An international team of scientists has demonstrated for the first time that a special kind of wave structure – a dark soliton – can be produced in water. Like the bright soliton – which is thought to be responsible for amplifying ocean waves to “rogue wave” proportions – the dark soliton is a localized surface “wave envelope” that causes a temporary decrease in wave amplitude.
Unlike typical ocean waves, which are always evolving as they ebb and flow, solitons maintain a constant shape and size as they propagate. They typically travel slower than background waves, which get modulated as they pass through the soliton and return to their original amplitude as they re-emerge.
The terms bright and dark soliton are borrowed from optics, where they manifest as bright spots and dark shadows in optical fibres. And yet it was in water that solitons were first observed, in the 1830s. The discovery in the 1960s and 1970s of bright solitons on the surface of deep ocean waters initially stunned oceanographers, but many experiments have been done to explore and confirm the phenomenon since then, including those that pegged bright solitons as the culprit for seeding rogue waves at sea. Solitons of both the bright and dark persuasions have now been spotted in fibre optics, plasmas, Bose–Einstein condensates and elsewhere. But in all this time, a dark soliton had never been seen in water until now.
Predictions play out
Amin Chabchoub, a mathematician at Imperial College London, and colleagues applied the nonlinear Schrödinger (NLS) equation – the widely accepted model for describing evolving water waves – which has a large family of soliton solutions. There are two forms of the equation: a focusing case, which produces bright solitons and only applies in deep water, and a defocusing case, which governs waves in shallow water and leads to dark-soliton solutions. For this to be the case, kh (the wavenumber multiplied by the water depth) must be less than 1.363.
Chabchoub’s team used a 17-m-long wave tank, filled to a depth of 40 cm. With a computer-controlled paddle at one end of the tank, the researchers generated a steady sine wave with an amplitude of 4 cm and a precise initial surface elevation, according to the defocusing NLS equation. Conductive wave gauges placed at intervals along the tank monitored wave propagation.

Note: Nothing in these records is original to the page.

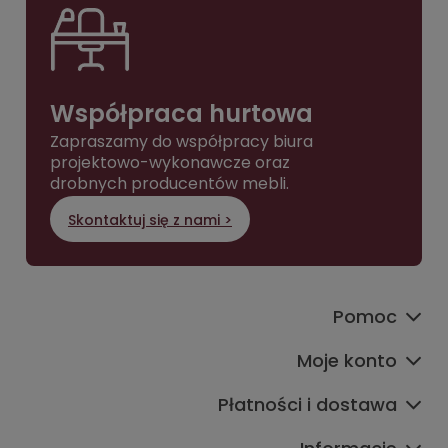
Współpraca hurtowa
Zapraszamy do współpracy biura
projektowo-wykonawcze oraz
drobnych producentów mebli.
Skontaktuj się z nami >
Pomoc
Moje konto
Płatności i dostawa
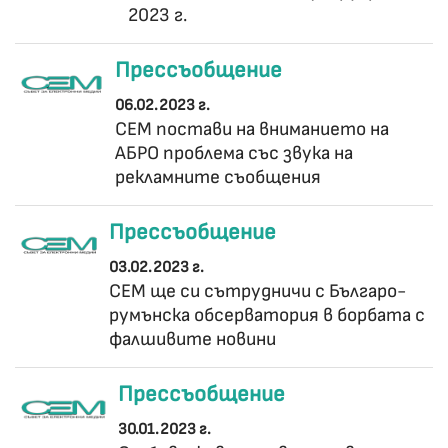
2023 г.
Прессъобщение
06.02.2023 г.
СЕМ постави на вниманието на
АБРО проблема със звука на
рекламните съобщения
Прессъобщение
03.02.2023 г.
СЕМ ще си сътрудничи с Българо-
румънска обсерватория в борбата с
фалшивите новини
Прессъобщение
30.01.2023 г.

As predicted, the researchers witnessed the background waves’ amplitudes falling to zero as they passed through the soliton, only to bounce back to their initial magnitude upon exiting the structure. Not only that, the team’s theoretical predictions about how the width of the soliton – that is, the number of background waves under its influence at any given time – ought to vary with various factors (e.g. deeper water, wider soliton) were also borne out spectacularly well in the data. “We can really say then that they’re really dark solitons, not only from their shape but also that they have these characteristics which are provided by theory,” says Chabchoub.
“New way of thinking”
“This is an exciting result,” says Roger Grimshaw of Loughborough University, who was not involved in the research. “While both versions of the NLS were known to be valid for optics, this is the first time that the same has been shown for water waves. This opens the door to a new way of thinking about nonlinear waves in shallow water, although it is likely that this is only for a limited range of kh.”
The widely accepted model for nonlinear, shallow water waves, where kh approaches zero, is the Korteweg–de Vries (KdV) equation, which has soliton solutions that differ strongly from those described by the NLS equation. “The experiments in this paper are for small, but finite kh – 1.2, 1.0. I doubt that the dark soliton will be found if kh is decreased too much below these values,” says Grimshaw.
Chabchoub says the group’s next priority is to investigate interactions between solitons. “What happens if you collide these guys?” he asks, “or if a dark and bright soliton meet?” It is a line of research that may eventually help engineers design technologies that better mediate destructive waves at the shore. “If there’s a huge wave coming, maybe we can stabilize it or act against it. We don’t know yet,” says Chabchoub. He points out that the team “needs to do numerical simulations to investigate whether these coherent structures could have an influence on tsunamis or on the propagation of high waves, which can be dangerous near shore”.
The research is published in Physical Review Letters.